Sonata shook her head. “I can’t say for certain, but there was nothing else among Rollo’s things that seemed valuable enough to go to such trouble. I gave him ample room to escape.”

“The Estrela Verde rarely fail at a job,” Uncle Galo said, laying the mask down carefully on his workbench. “And you’re a girl. He couldn’t let your provocation go unchallenged.”

“Nevertheless,” Sonata said, growing more irritated by the second, “all things considered, we must assume that the mask was the object of his visit. Which means that the Pontaboro High Council must want it. Which means—”
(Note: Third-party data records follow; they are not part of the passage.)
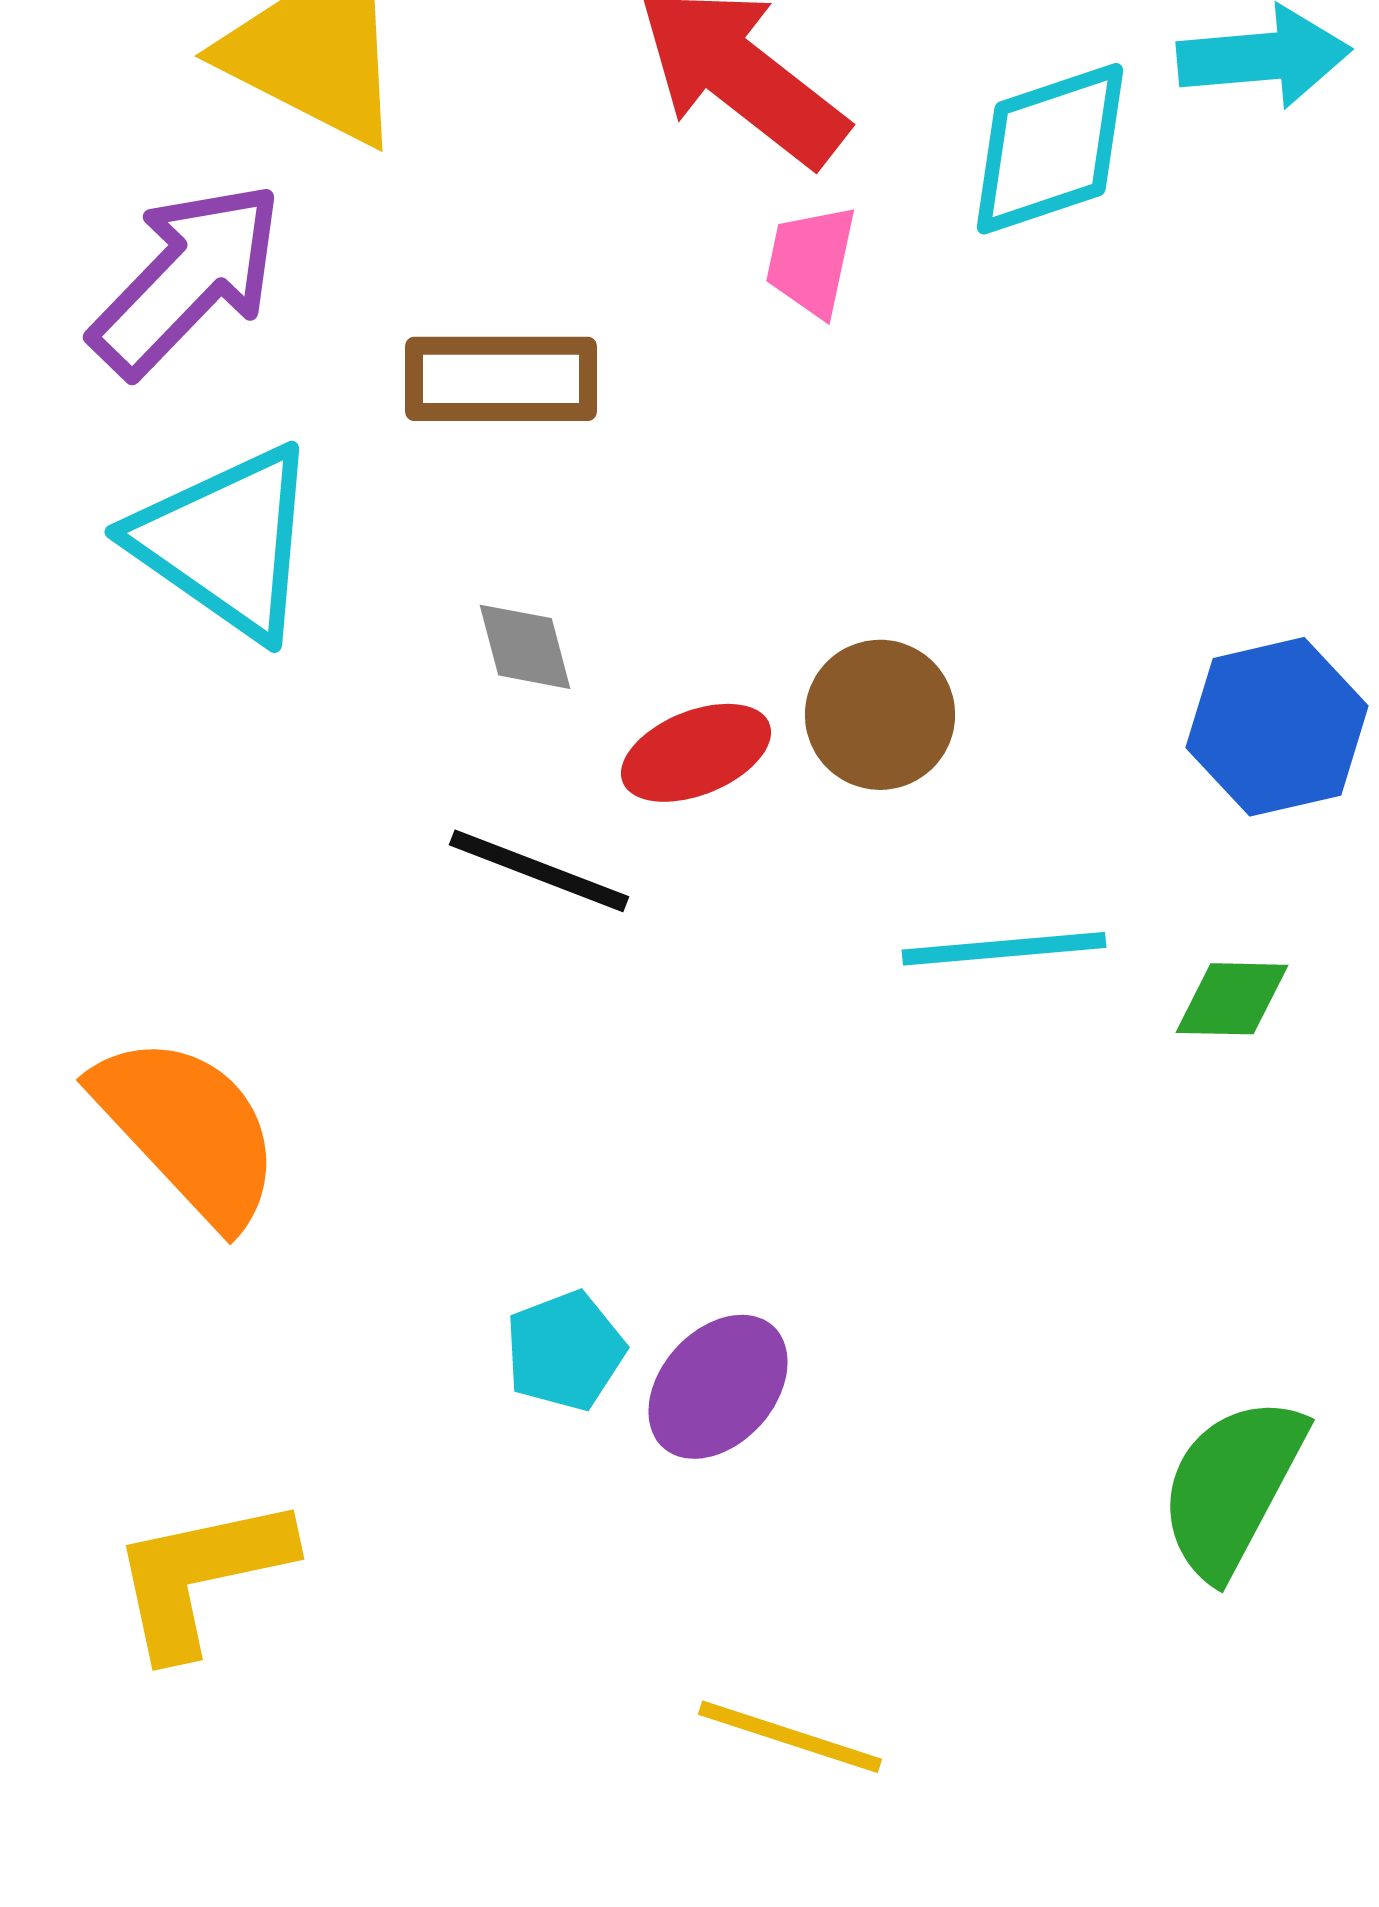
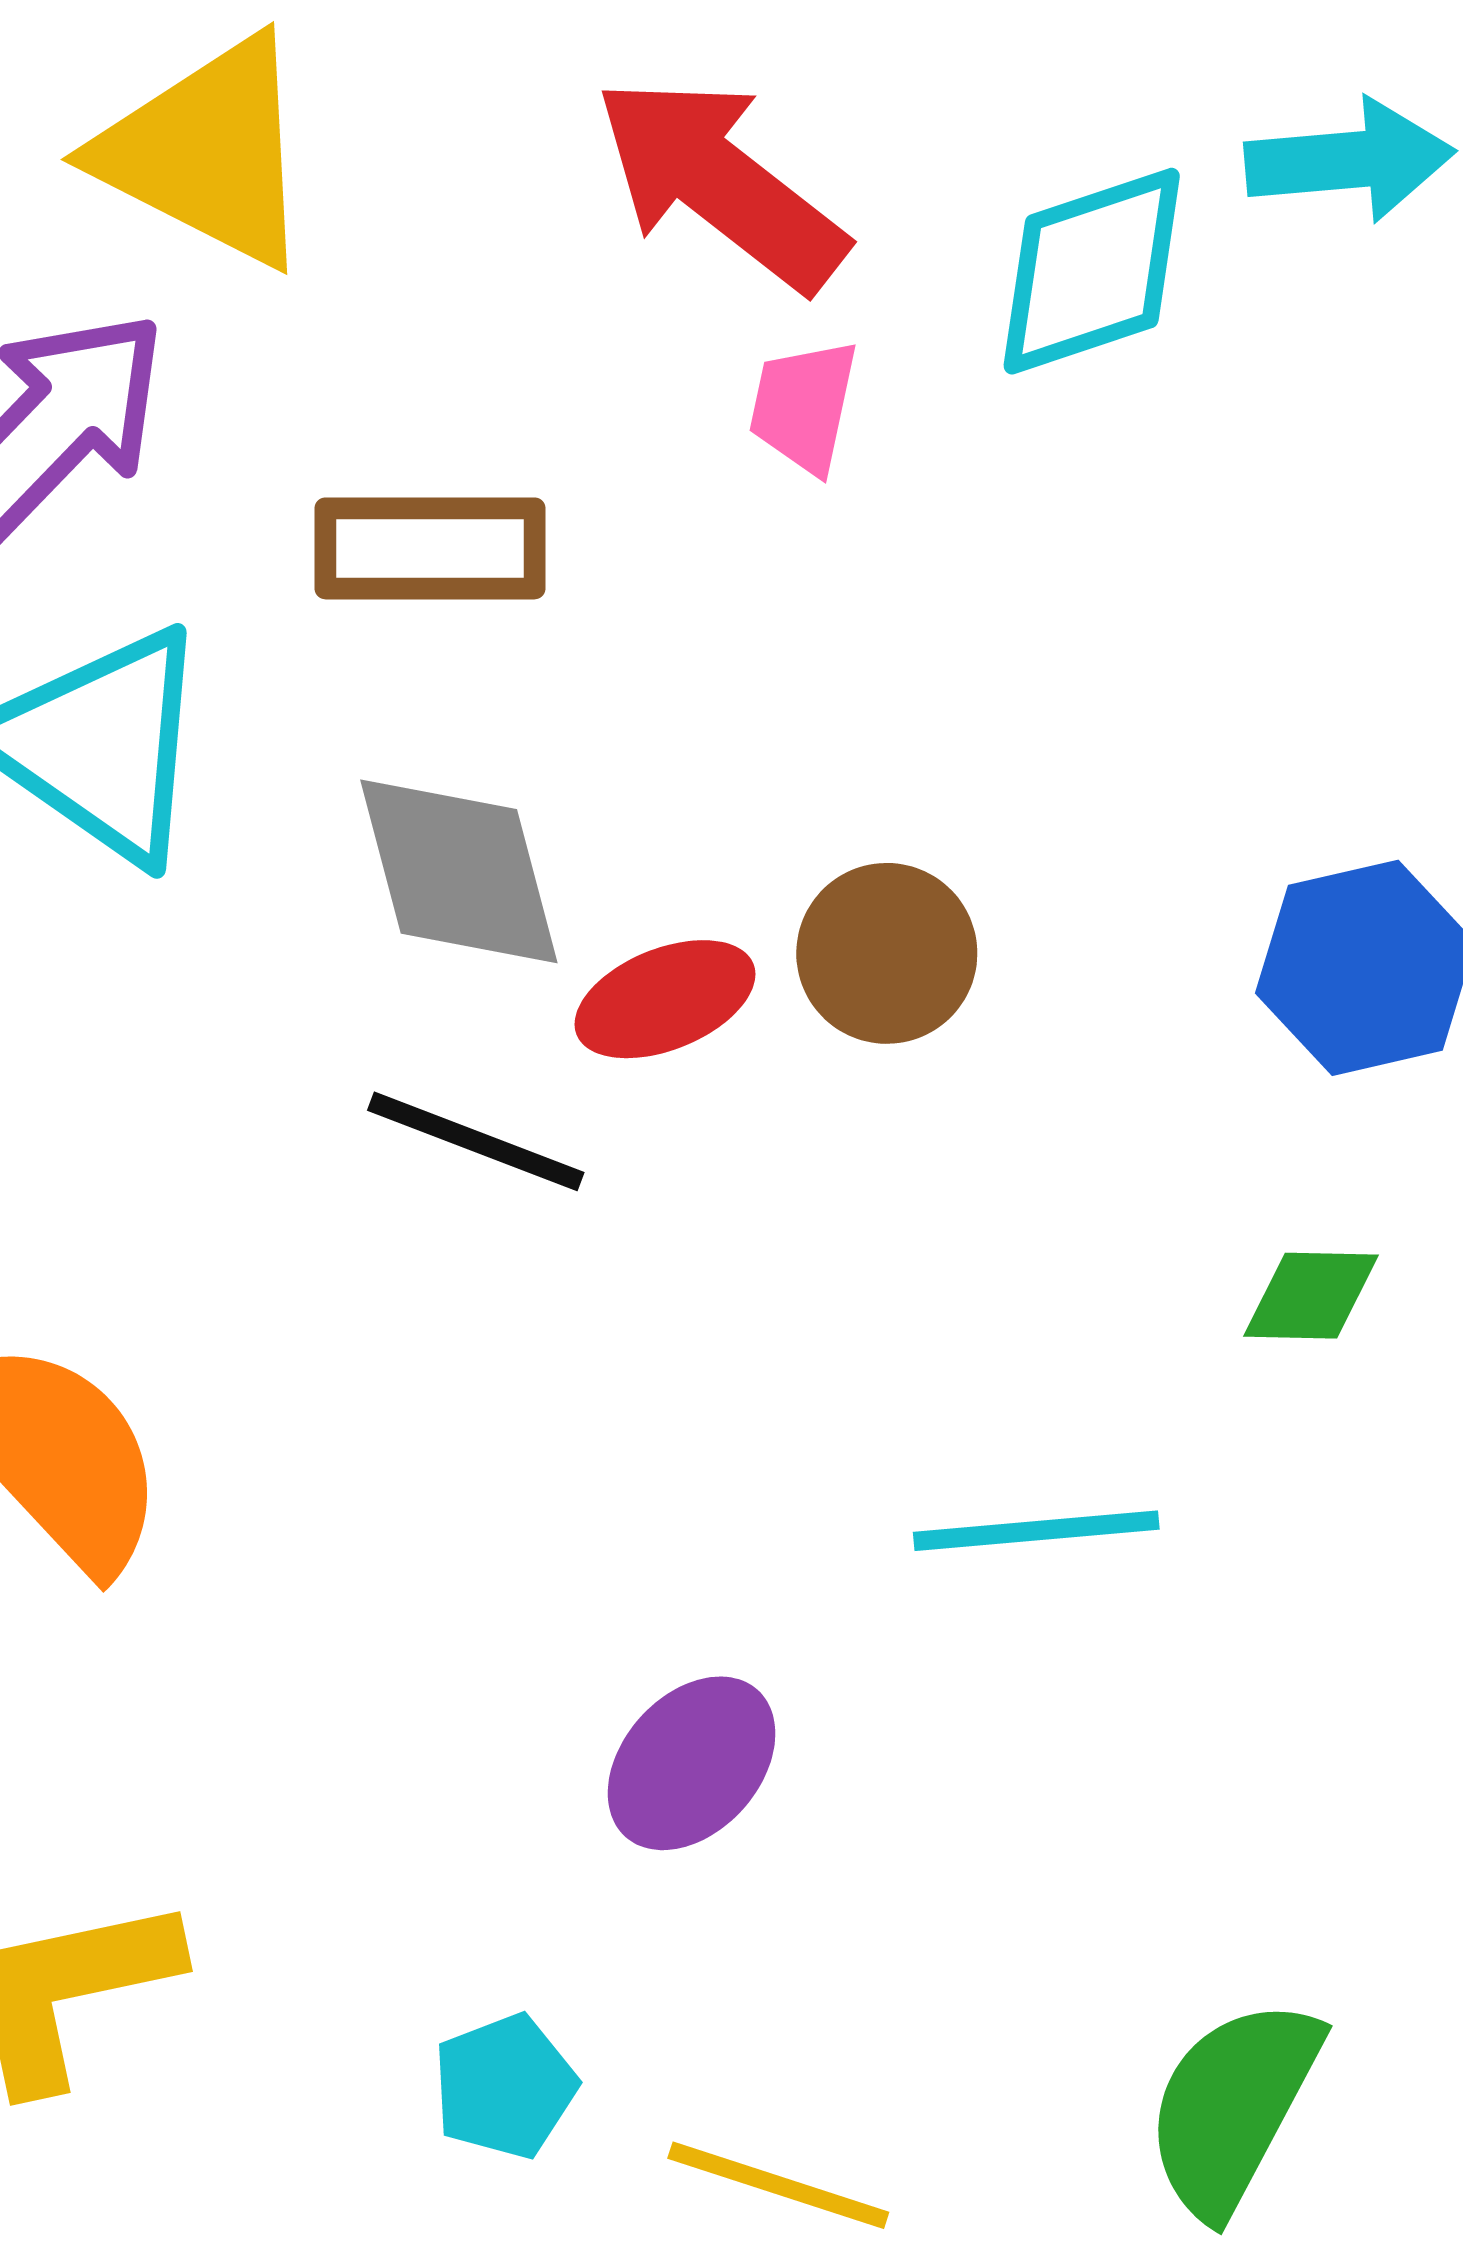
gray diamond: (525, 647) -> (459, 871), size x1.8
cyan line: (1004, 949) -> (1036, 1531), moved
cyan pentagon: (565, 1351) -> (505, 2086), moved
green semicircle: (1232, 1487) -> (1233, 2107), moved

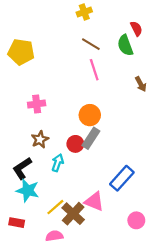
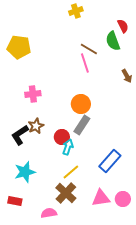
brown line: (91, 44) -> (89, 49), moved
red circle: (75, 144) -> (62, 137), moved
cyan arrow: (58, 163) -> (68, 147), moved
black L-shape: (22, 168) -> (20, 135), moved
cyan star: (28, 190) -> (25, 172), turned -30
pink triangle: (94, 202) -> (101, 198), moved, turned -30
yellow line: (55, 207) -> (71, 172), moved

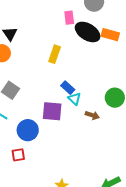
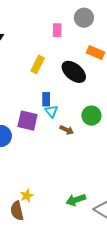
black ellipse: (88, 32) -> (74, 72), moved
blue rectangle: (68, 88) -> (46, 99), turned 40

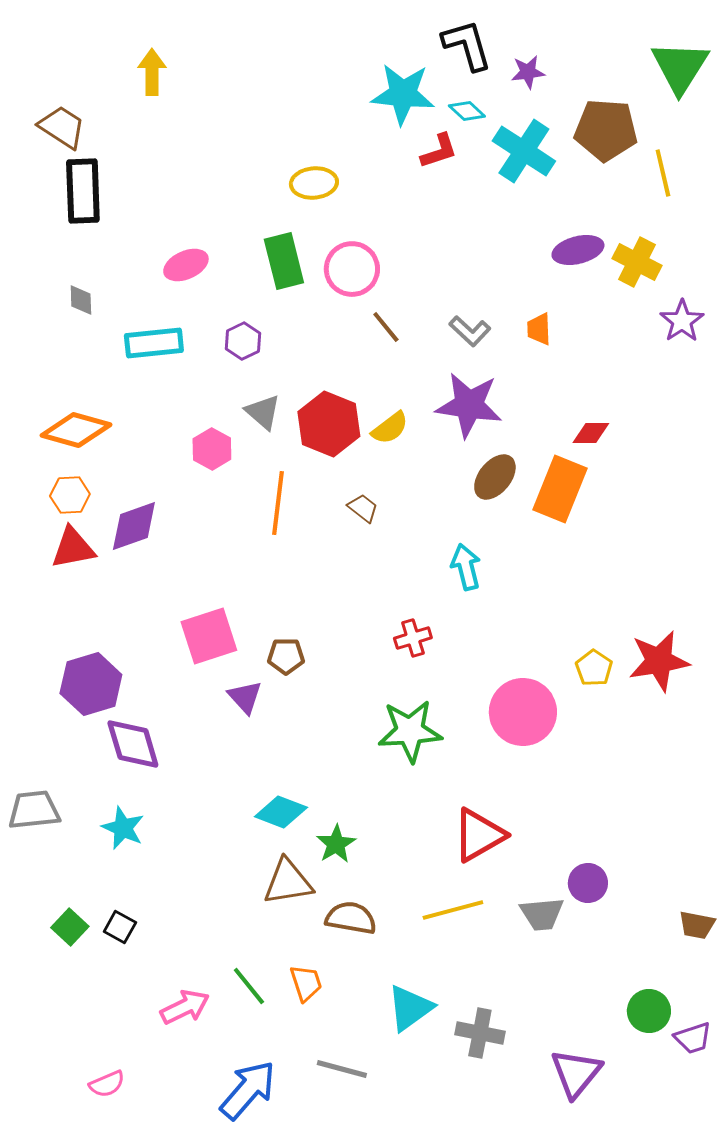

“Slow down, girl.” Uncle Galo put up his hand. “You’re jumping to conclusions like you always do. Who knows why he wanted it? It’s not only the High Council that hires the Estrela Verde. Rich folk, religious sects, cults, guilds, wizards like me. All of us have resources and need for such services. It may have been lifted from a Pontaboro art collector. Some theater troupe may have lost it and rediscovered its location. Who knows?”

“Well, what we do know is that someone was willing to kill for it. That alone means it is worth more than a passing consideration.”

Uncle Galo shook his head. “No Pontaboro assassin can set foot in Cragsport without assistance. Someone opened the gate for him, which means someone in this city knows of this mask. Which means the longer it stays intact, the greater the chance for someone to come looking for it. Even if it’s magical, which it seems to be, it cannot withstand my flames. I say pitch it in the fire and be done with it.”

Sonata rubbed her face, trying to maintain control. Sometimes, she just wanted to reach out and strangle the old creep. He was just as curious about the thing as she was. She could tell by the way he kept looking at it. Why wouldn’t he admit it? He just liked pissing her off.

She took a deep breath and said, “Just give a look, please? Check it out. If it’s good enough for a Pontaboro goon, it’s good enough for us, no? It may be worth more than we can imagine. Please?” Then maybe I can get out of this thieving life once and for all.

She batted her eyes the way her mother taught her to do to influence a man. Galo was her uncle, certainly, and she had never felt any feelings of that kind for him, but no man could resist a soft wave of long lashes, so her mother had said. Sonata’s weren’t that long, nor were her eyes the most appealing color. A bright hazel is what she had.

“Very well,” he said, picking up the mask and rubbing his thumbs over it. “On one condition. Or rather, three.”

Sonata waited.

“First, get a bath,” he said, sniffing the air. “You stink. Second, go and fulfill your promise to me with the Night Guard. And third,” he pressed his lips together and whistled. Fellfang rose from his furs and trotted over. “Take my dog out for a walk and pee.”

Sonata gave in. But when it came to Uncle Galo, she always did.